Dedi Mulyadi mengatakan, lagu ini memang baru diunggah lewat kanal Youtube Kang Dedi mulyadi Channel pada Minggu (2/10/2022).
"Lagu ini baru diunggah di akun YouTube Kang Dedi Mulyadi Channel,” kata Kang Dedi dilansir dari Antara, Senin (3/10/2022).
Lagu Rindu Purnama dibawakan dengan irama pop melayu campur iringan musik Sunda. Dalam sekejap, lagu ini mendapat apresiasi dari netizen yang mengutarakan lewat kolom komentar.
Dari beberapa komentar ini, penggemar Kang Dedi tidak hanya dari Jawa Barat.

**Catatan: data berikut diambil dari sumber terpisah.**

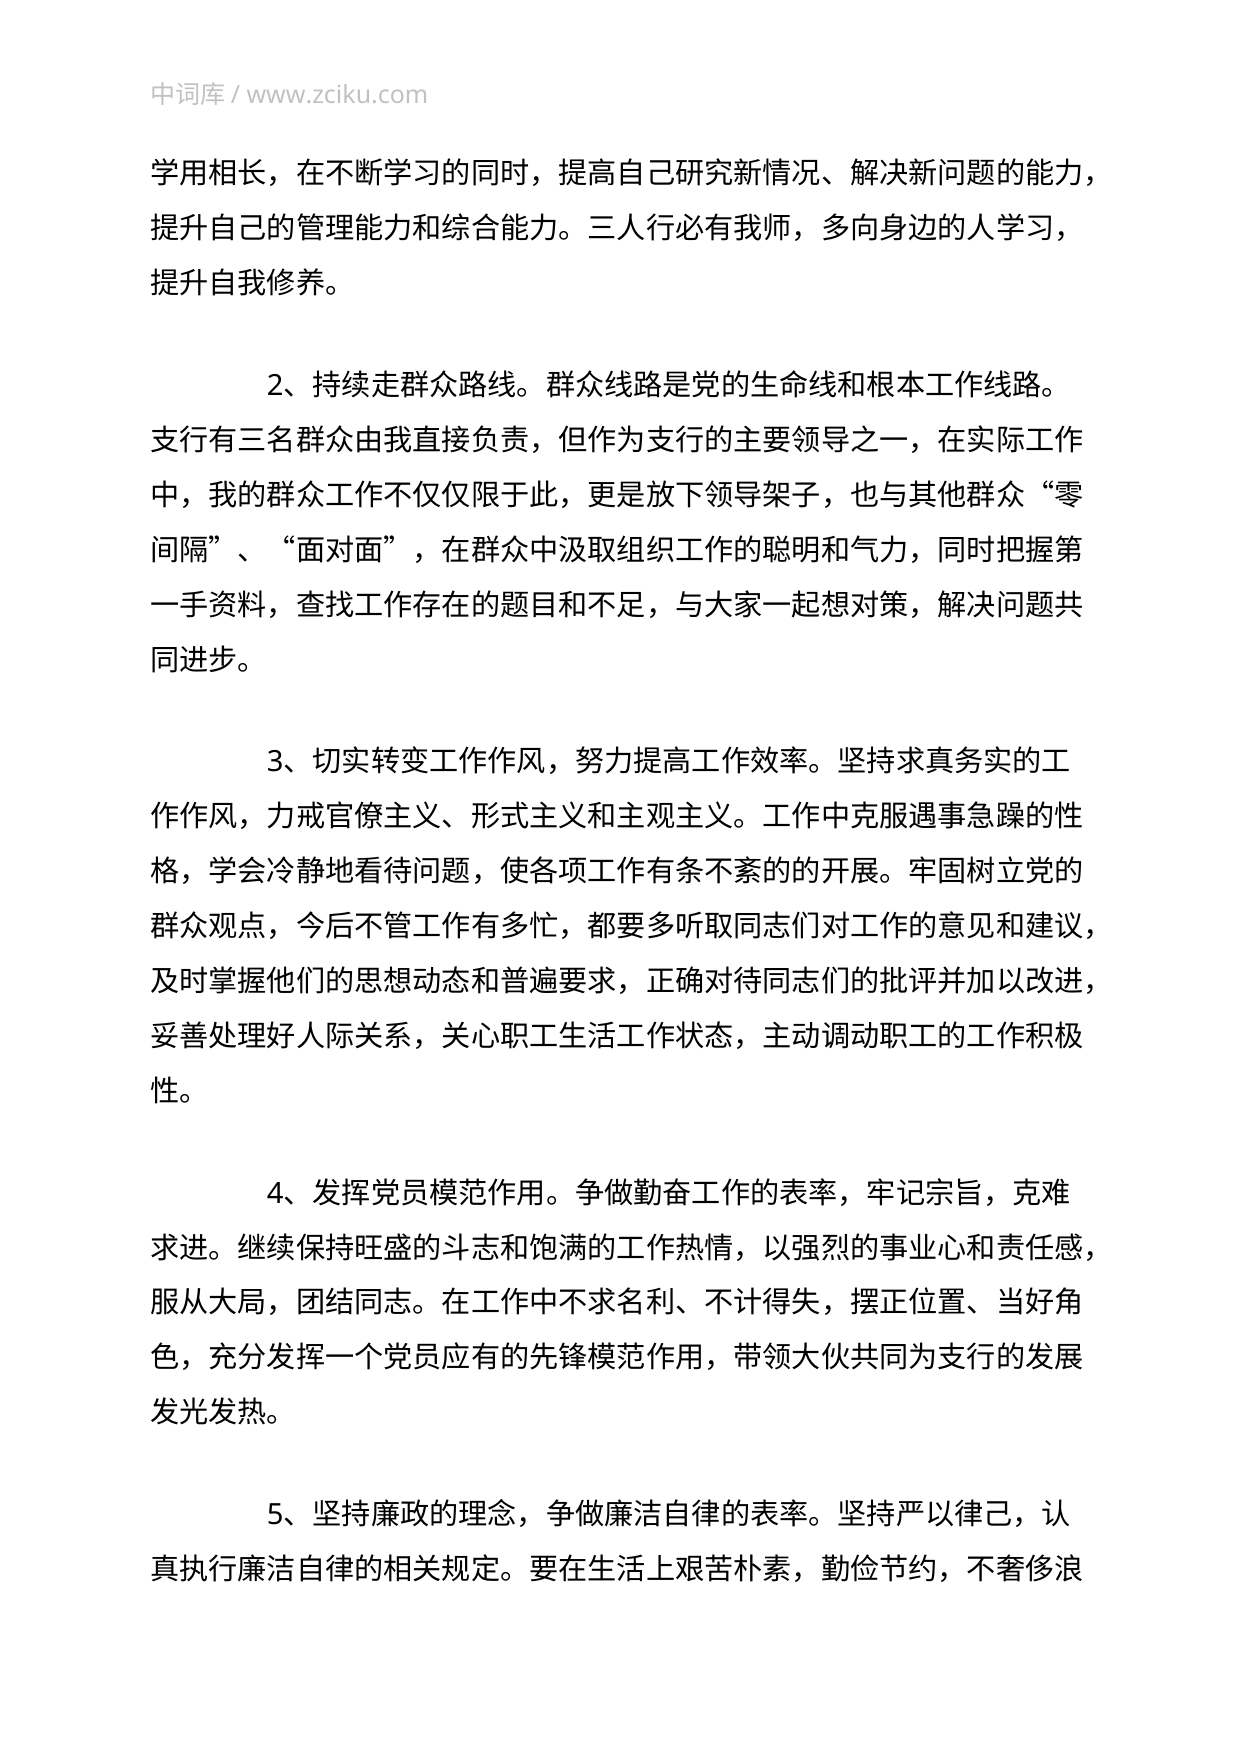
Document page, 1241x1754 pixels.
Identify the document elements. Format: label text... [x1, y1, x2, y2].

text 2、持续走群众路线。群众线路是党的生命线和根本工作线路。支行有三名群众由我直接负责，但作为支行的主要领导之一，在实际工作中，我的群众工作不仅仅限于此，更是放下领导架子，也与其他群众“零间隔”、“面对面”，在群众中汲取组织工作的聪明和气力，同时把握第一手资料，查找工作存在的题目和不足，与大家一起想对策，解决问题共同进步。 [150, 362, 1090, 678]
text 4、发挥党员模范作用。争做勤奋工作的表率，牢记宗旨，克难求进。继续保持旺盛的斗志和饱满的工作热情，以强烈的事业心和责任感，服从大局，团结同志。在工作中不求名利、不计得失，摆正位置、当好角色，充分发挥一个党员应有的先锋模范作用，带领大伙共同为支行的发展发光发热。 [150, 1169, 1090, 1431]
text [150, 150, 1090, 302]
text 3、切实转变工作作风，努力提高工作效率。坚持求真务实的工作作风，力戒官僚主义、形式主义和主观主义。工作中克服遇事急躁的性格，学会冷静地看待问题，使各项工作有条不紊的的开展。牢固树立党的群众观点，今后不管工作有多忙，都要多听取同志们对工作的意见和建议，及时掌握他们的思想动态和普遍要求，正确对待同志们的批评并加以改进，妥善处理好人际关系，关心职工生活工作状态，主动调动职工的工作积极性。 [150, 738, 1090, 1110]
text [150, 1491, 1090, 1588]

Melainkan dari berbagai daerah di Indonesia, bahkan sampai luar negeri. Di antaranya dari Malaysia.
“Rindu purnama syairnya sangat menyentuh. Kalo dengar lagu ini gak kerasa netes air mata. Semangat KDM, moga sehat selalu. Masih banyak orang yang membutuhkan bapak,” tulis Kenzo Mumtazh.

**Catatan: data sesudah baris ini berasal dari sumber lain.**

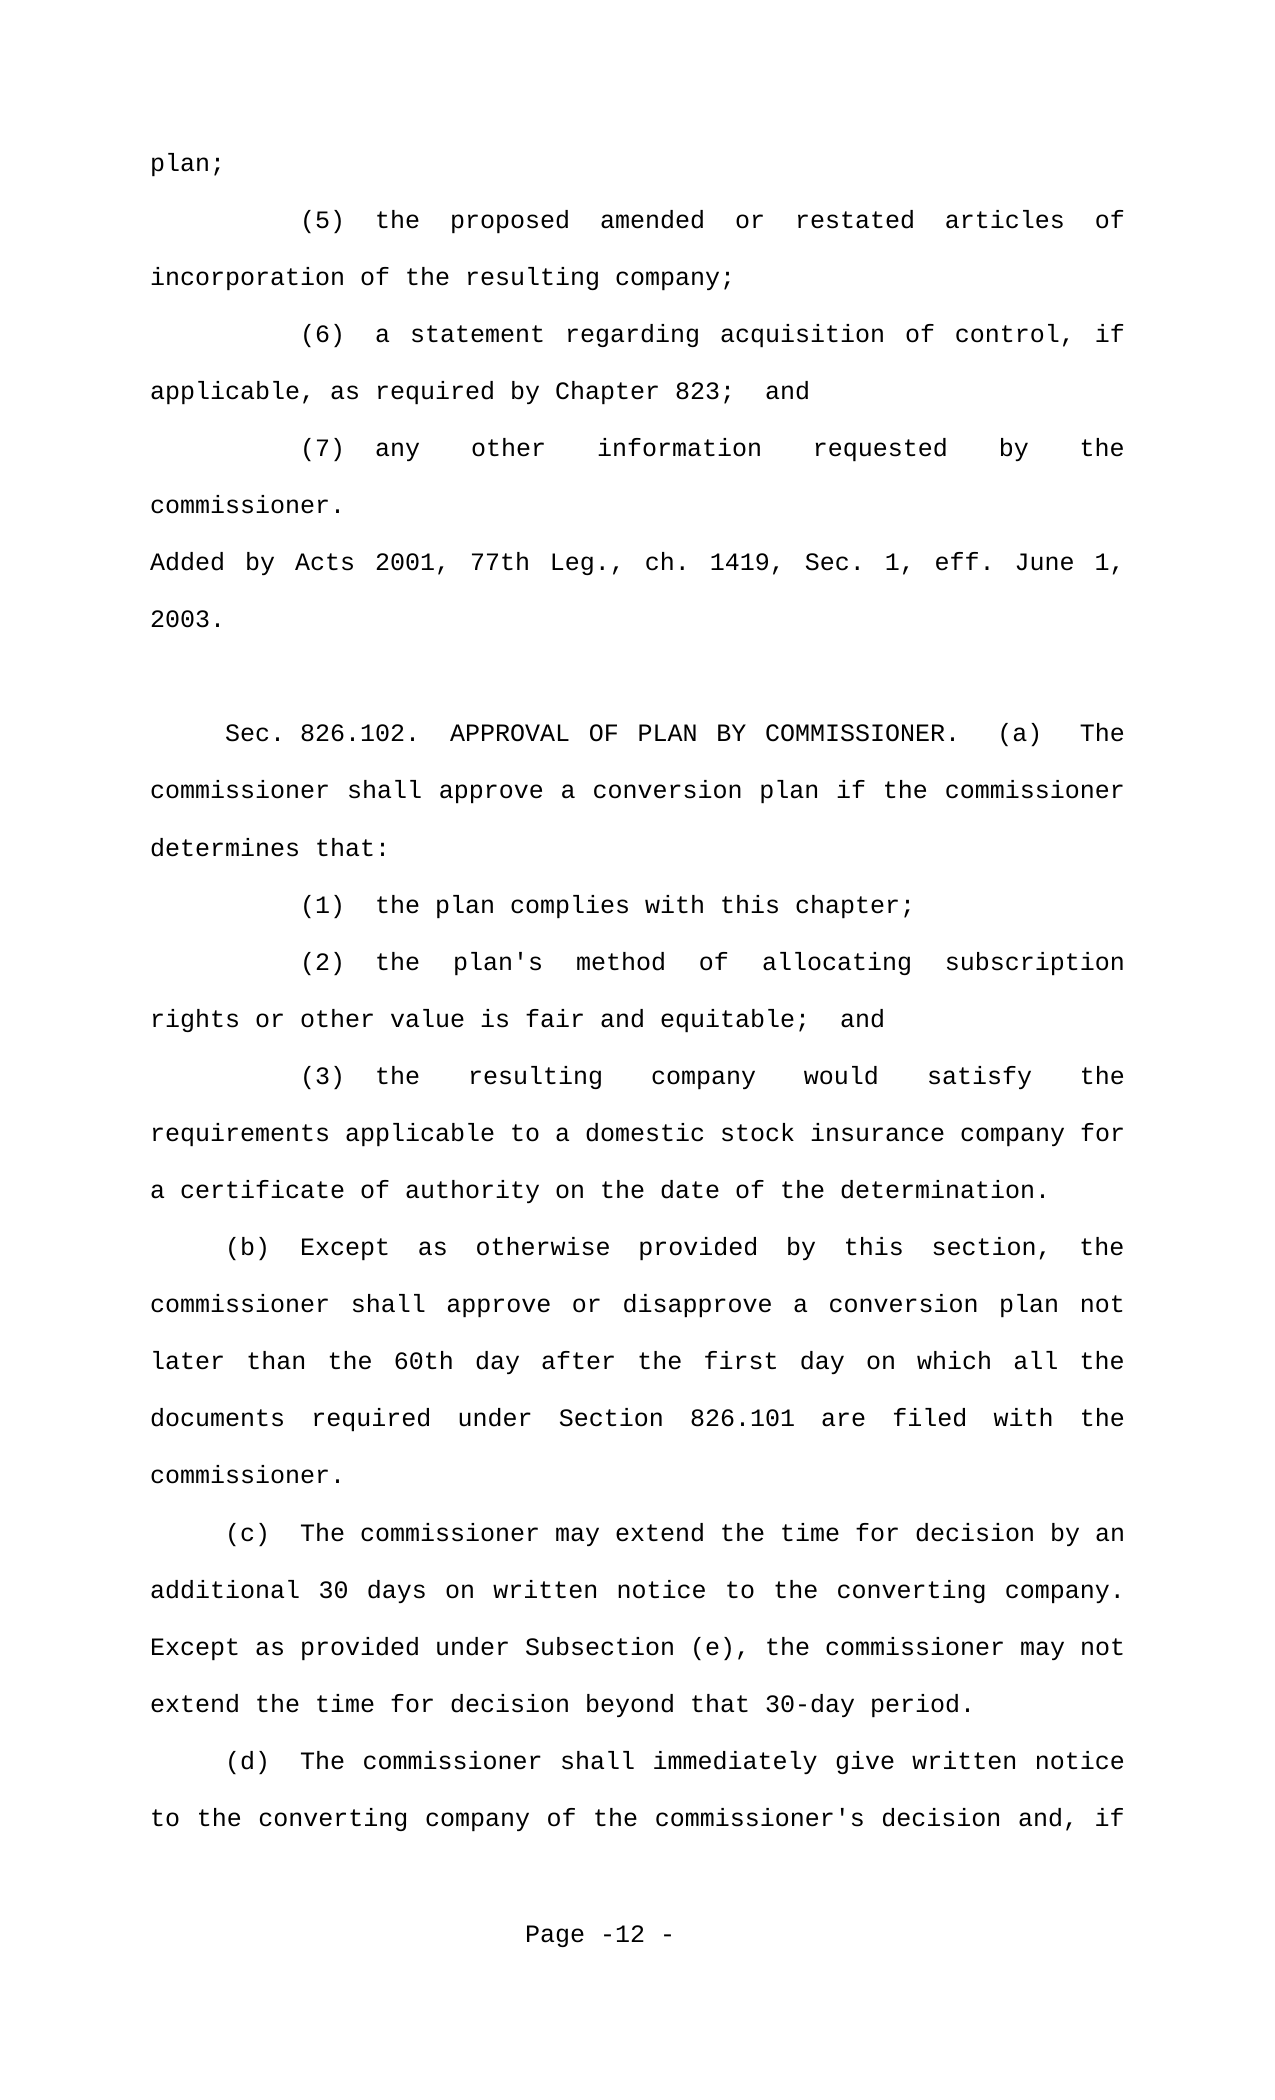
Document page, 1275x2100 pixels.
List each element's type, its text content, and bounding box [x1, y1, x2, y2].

text Sec. 826.102. APPROVAL OF PLAN BY COMMISSIONER. (a) The commissioner shall approve a conversion plan if the commissioner determines that: [150, 721, 1125, 863]
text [150, 150, 1125, 178]
text (6) a statement regarding acquisition of control, if applicable, as required by Chapter 823; and [150, 321, 1125, 407]
text (3) the resulting company would satisfy the requirements applicable to a domestic stock insurance company for a certificate of authority on the date of the determination. [150, 1063, 1125, 1206]
text (b) Except as otherwise provided by this section, the commissioner shall approve or disapprove a conversion plan not later than the 60th day after the first day on which all the documents required under Section 826.101 are filed with the commissioner. [150, 1234, 1125, 1491]
text (1) the plan complies with this chapter; [150, 892, 1125, 921]
text (7) any other information requested by the commissioner. [150, 435, 1125, 521]
text Added by Acts 2001, 77th Leg., ch. 1419, Sec. 1, eff. June 1, 2003. [150, 549, 1125, 635]
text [150, 1748, 1125, 1834]
text (2) the plan's method of allocating subscription rights or other value is fair and equitable; and [150, 949, 1125, 1035]
text (5) the proposed amended or restated articles of incorporation of the resulting company; [150, 207, 1125, 293]
text (c) The commissioner may extend the time for decision by an additional 30 days on written notice to the converting company. Except as provided under Subsection (e), the commissioner may not extend the time for decision beyond that 30-day period. [150, 1520, 1125, 1720]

“Lagunya mewakili suara hati Kang Dedy. Semoga diberi kesabaran dn ketabahan. Badai pasti berlalu. Allah akan tinggikan derajatnya Kang Dedy,” lanjut Umar Basalim.
Lebih lanjut, Itta Juwita menulis dari lagunya saja sudah sedih sekali. Dia pun menyemangati Kang Dedi.
“Semua fans bapak yakin bapak bisa melewati semua ujian yang Allah berikan, dan ini cara Allah untuk mengangkat derajat bapak setinggi-tingginya. Doa terbaik untuk pak dedi beserta keluarga semoga selalu bahagia aamiin yra,” katanya.
Baca Juga: Pengakuan Tetangga Lesti Kejora Dampingi Polisi Masuk TKP, Ungkap Apa yang Dilakukan Penyidik
“Jleb banget lagunya. Ngena banget sampe merinding dengernya. The best of singer penjiwaannya dalam membawakannya kerennnnnn,” kata Melani Suryana.
“Rindu Purnama. Semoga purnamanya selalu menerangi setiap Langkah,” tulis Henda Mulyana.
“Tidak ada kata-kata yang bisa saya ungkapkan. Pokoknya lagu ini dalem banget. Kenapa saya jadi cengeng? Karena saya menghayati hasil karya Pak Haji Dedi Mulyadi. Bait demi bait menembus kalbu, menjerit hati merintih entah kenapa,” lanjut Siti Jenab.
“Lagunya sangat menyayat hati,” kata Didit Hidayat.
Di antara netizen dari berbagai wilayah Indonesia, beberapa yang dari luar negeri antara lain Samsilah Samsilah dan KalamSuram BP.
Samsilah Samsilah menulis, “Malaysia hadir Pak Haji Dedi semoga selalu dalam lindungan Allah SWT Amiiin.”